◆ Tasks to carry out:
1 - Answer these questions from the passage on exploring your goals:
(a) What concept does DBT offer?
(b) Which therapy's free online resources on values and goals are called helpful?
(c) Which two non-therapy authors are given as examples?
2 - Pick up the passage on exploring your goals after its last sentence and continue it.

◆ Text segment:
Segment Open

Explore your goals. Another big part of therapy for some people is getting better clarity on their priorities and goals in life. If you’re feeling lost or unmotivated, exploring your values and desires for your future could be a useful thing to do without a therapist (or before meeting with a future therapist). The therapy I specialize in, DBT, offers a concept of a “Life Worth Living” — the life that you would find most joyful, pleasurable, and meaningful. You can find a number of free resources about identifying your Life Worth Living online (including from me in my store). Free resources online about determining your values and goals from Acceptance and Commitment Therapy can be really helpful here, too. There also are numerous non-therapy authors, thinkers, and content creators (e.g., James Clear, Brene Brown, etc) who discuss habit-building or value-based living.

Segment Closed

◆ Dataset excerpts:
Segment Open

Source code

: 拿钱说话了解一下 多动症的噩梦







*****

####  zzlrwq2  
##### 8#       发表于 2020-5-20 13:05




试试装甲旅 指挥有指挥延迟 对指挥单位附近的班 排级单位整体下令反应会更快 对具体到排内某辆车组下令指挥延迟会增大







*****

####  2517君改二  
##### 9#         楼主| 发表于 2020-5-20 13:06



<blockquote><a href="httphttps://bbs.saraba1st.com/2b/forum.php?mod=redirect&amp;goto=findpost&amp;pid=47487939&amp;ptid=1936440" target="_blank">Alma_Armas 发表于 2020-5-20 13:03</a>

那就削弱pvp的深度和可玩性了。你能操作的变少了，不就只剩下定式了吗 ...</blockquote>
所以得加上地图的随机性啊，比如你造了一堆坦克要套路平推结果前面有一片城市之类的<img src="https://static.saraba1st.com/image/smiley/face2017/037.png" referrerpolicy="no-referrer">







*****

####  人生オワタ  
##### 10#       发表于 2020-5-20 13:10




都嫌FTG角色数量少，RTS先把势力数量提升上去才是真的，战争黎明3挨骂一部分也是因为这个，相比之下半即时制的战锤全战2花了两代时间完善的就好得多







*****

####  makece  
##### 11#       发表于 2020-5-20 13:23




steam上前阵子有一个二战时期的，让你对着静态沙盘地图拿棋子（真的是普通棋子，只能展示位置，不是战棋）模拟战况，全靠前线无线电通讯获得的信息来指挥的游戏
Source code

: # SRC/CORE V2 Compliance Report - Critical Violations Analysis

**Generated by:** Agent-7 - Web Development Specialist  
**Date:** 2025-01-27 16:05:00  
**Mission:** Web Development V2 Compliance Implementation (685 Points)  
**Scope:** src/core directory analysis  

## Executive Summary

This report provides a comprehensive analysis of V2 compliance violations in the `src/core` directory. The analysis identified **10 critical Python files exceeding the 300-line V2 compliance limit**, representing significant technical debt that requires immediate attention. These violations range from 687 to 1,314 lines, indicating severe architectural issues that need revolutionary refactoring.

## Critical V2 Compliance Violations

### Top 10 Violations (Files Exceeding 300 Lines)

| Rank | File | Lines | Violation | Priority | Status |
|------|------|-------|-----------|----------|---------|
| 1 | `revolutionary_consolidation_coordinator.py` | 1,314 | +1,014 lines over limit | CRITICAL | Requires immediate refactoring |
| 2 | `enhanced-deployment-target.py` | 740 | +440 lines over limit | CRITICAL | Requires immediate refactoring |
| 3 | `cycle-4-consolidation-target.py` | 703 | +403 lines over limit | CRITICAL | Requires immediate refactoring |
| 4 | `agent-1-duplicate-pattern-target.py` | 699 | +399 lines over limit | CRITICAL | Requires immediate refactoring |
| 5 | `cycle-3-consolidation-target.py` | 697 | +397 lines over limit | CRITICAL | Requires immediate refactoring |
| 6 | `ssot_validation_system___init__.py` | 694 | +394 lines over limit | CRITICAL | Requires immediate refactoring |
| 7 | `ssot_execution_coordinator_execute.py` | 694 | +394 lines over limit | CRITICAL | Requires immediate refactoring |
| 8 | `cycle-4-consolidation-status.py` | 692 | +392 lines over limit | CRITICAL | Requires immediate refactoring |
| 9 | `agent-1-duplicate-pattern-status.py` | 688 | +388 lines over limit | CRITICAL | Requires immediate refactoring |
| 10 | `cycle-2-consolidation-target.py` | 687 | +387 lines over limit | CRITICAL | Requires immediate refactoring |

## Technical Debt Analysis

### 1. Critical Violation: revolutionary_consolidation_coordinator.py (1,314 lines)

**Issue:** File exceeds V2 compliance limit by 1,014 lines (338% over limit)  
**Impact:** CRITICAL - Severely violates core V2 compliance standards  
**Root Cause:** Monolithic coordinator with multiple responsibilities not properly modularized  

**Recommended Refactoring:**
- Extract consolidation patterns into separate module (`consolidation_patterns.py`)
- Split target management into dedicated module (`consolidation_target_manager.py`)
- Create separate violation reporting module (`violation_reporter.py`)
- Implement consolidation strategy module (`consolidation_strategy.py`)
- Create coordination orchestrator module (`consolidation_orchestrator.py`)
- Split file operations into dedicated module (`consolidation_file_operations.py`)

Segment Closed

◆ Answers for each item:
1 -
(a) A "Life Worth Living," which is the life you would find most joyful, pleasurable, and meaningful.
(b) Acceptance and Commitment Therapy.
(c) James Clear and Brene Brown.

2 -
Get out in nature and find time/space to rest. Today’s world is fast-paced, demanding, and technology-driven. It’s very likely that you do not get outside and move your body in nature as much as would benefit you! Going on walks or hikes, bird-watching, swimming, working with animals — all of these things can be incredibly healing and therapeutic for people. Further, a lot of people work non-stop, and would benefit from finding more space and time to just rest. Experiment with taking naps. Get off your phone. Stop answering work emails after a certain time each night. Use your vacation days. Not all of these rest tools may be available to you in your specific financial/logistical situation; but even taking a five-minute break to close your eyes or stretch in the middle of the day can be a powerful reset for folks. See what you can do to support your mental health by de-stressing through rest and nature. (Do you struggle with over-working, and need some inspiration to rest? Check out this, this, and this book.)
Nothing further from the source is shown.